We’ve had some hot, hot, hot days in the last couple of weeks. But not as hot as the month of July was – because it has never been this hot, according to National Oceanic and Atmospheric Administration records dating back to the late 1800s.
And it won’t be long until Earth will experience its hottest year on record. Data released by NASA, NOAA, and the Japan Meteorological Agency shows that in spite of July being on average the hottest month we have, this year’s July has exceeded all expectations. Temperatures have most likely reached their highest threshold ever experienced on record.
The previous warmest month, July, 1998 was 0.14 degrees colder than this year’s, according to NOAA calculations. Jake Crouch, NOAA’s climate researcher, says he isn’t surprised at all that this new milestone has been reached, because it falls in line with what we already know: our planet is warming.
While Africa has yet to surpass its hottest temperature – recorded in July 2002 – other regions around the globe have also experienced their warmest this year, such as most of northern South America, regions in central Asia and southern Europe, and the far western United States.
Surprising, however, is that even though the western states were blistering hot, the surrounding area of Toledo has experienced a much cooler and wetter weather than what’s usually normal in this time of year.

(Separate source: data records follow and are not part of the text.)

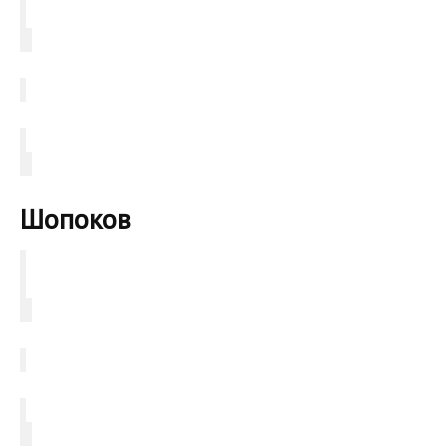
Шопоков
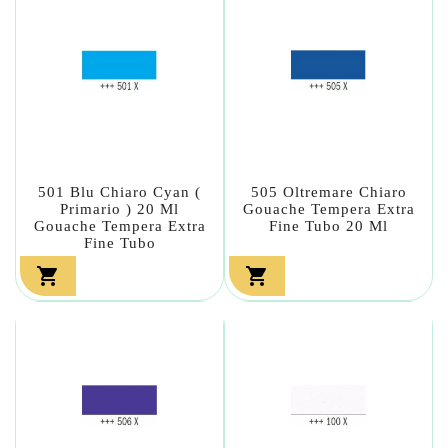
501 Blu Chiaro Cyan (
505 Oltremare Chiaro
Primario ) 20 Ml
Gouache Tempera Extra
Gouache Tempera Extra
Fine Tubo 20 Ml
Fine Tubo


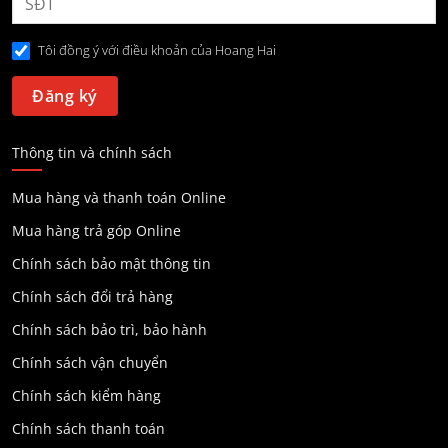
Tôi đồng ý với điều khoản của Hoang Hai
Thông tin và chính sách
Mua hàng và thanh toán Online
Mua hàng trả góp Online
Chính sách bảo mật thông tin
Chính sách đổi trả hàng
Chính sách bảo trì, bảo hành
Chính sách vận chuyển
Chính sách kiểm hàng
Chính sách thanh toán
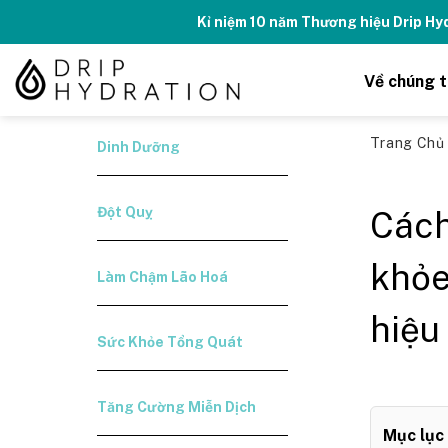
Skip
Kỉ niệm 10 năm Thương hiệu Drip H
to
content
Về chúng t
Trang Ch
Dinh Dưỡng
Đột Quỵ
Cách
khỏe
Làm Chậm Lão Hoá
hiệu
Sức Khỏe Tổng Quát
Tăng Cường Miễn Dịch
Mục lục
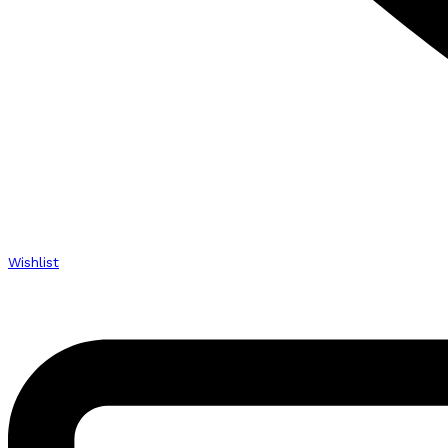
Wishlist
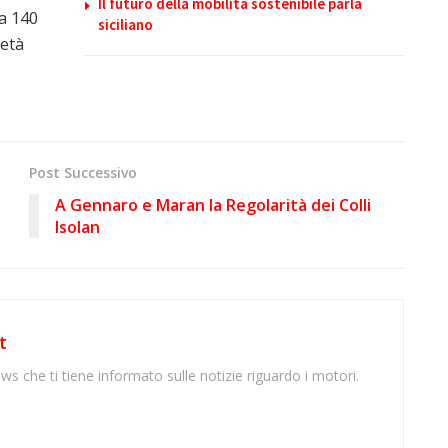
Il futuro della mobilità sostenibile parla
ca 140
siciliano
metà
Post Successivo
A Gennaro e Maran la Regolarità dei Colli
Isolan
t
ws che ti tiene informato sulle notizie riguardo i motori.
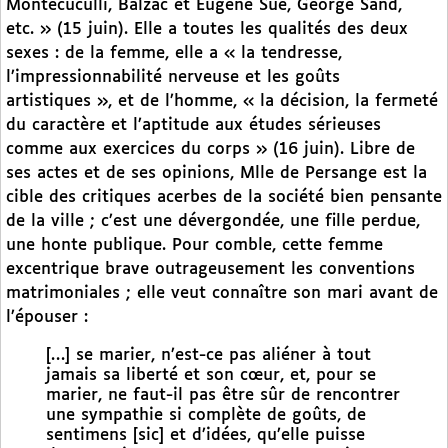
Montecuculli, Balzac et Eugène Sue, George Sand,
etc. » (15 juin). Elle a toutes les qualités des deux
sexes : de la femme, elle a « la tendresse,
l’impressionnabilité nerveuse et les goûts
artistiques », et de l’homme, « la décision, la fermeté
du caractère et l’aptitude aux études sérieuses
comme aux exercices du corps » (16 juin). Libre de
ses actes et de ses opinions, Mlle de Persange est la
cible des critiques acerbes de la société bien pensante
de la ville ; c’est une dévergondée, une fille perdue,
une honte publique. Pour comble, cette femme
excentrique brave outrageusement les conventions
matrimoniales ; elle veut connaître son mari avant de
l’épouser :
[…] se marier, n’est-ce pas aliéner à tout
jamais sa liberté et son cœur, et, pour se
marier, ne faut-il pas être sûr de rencontrer
une sympathie si complète de goûts, de
sentimens [sic] et d’idées, qu’elle puisse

According to the average daily mean temperature reported form the Toledo Express Airport, the temperatures were 2.8 degrees cooler than normal. The National Weather Service defines the ‘normal’ based on an average calculated from 1981 through 2010.
NASA’s global analysis coincides with the worrying trends spotted by NOAA, where every month of this year has brought a new warmth record, with the crowning records brought by June and July, the back-to-back warmest months ever caught on record.
Experts worry that 2015 will imminently bring with it the record for the warmest year, stealing the title from 2014. Jessica Blunden, climate scientist at NOAA, is 99 percent certain that, under the current circumstances, 2015 will blow out of the water any other warm year.
One of the surefire signs indicating this is the fact that oceans are trending warmer, and a dramatic cooling down that would prevent it is less likely to occur. Sea surface temperatures in the eastern and central tropical Pacific have also been much warmer than normal, surpassing with 1.35 degrees the recorded temperatures for the region and month of the year.
All the data presented in the collaborative report point to one thing: it doesn’t matter what climate-change doubters say, the Earth’s warming is a trend that has had no rest since 1998.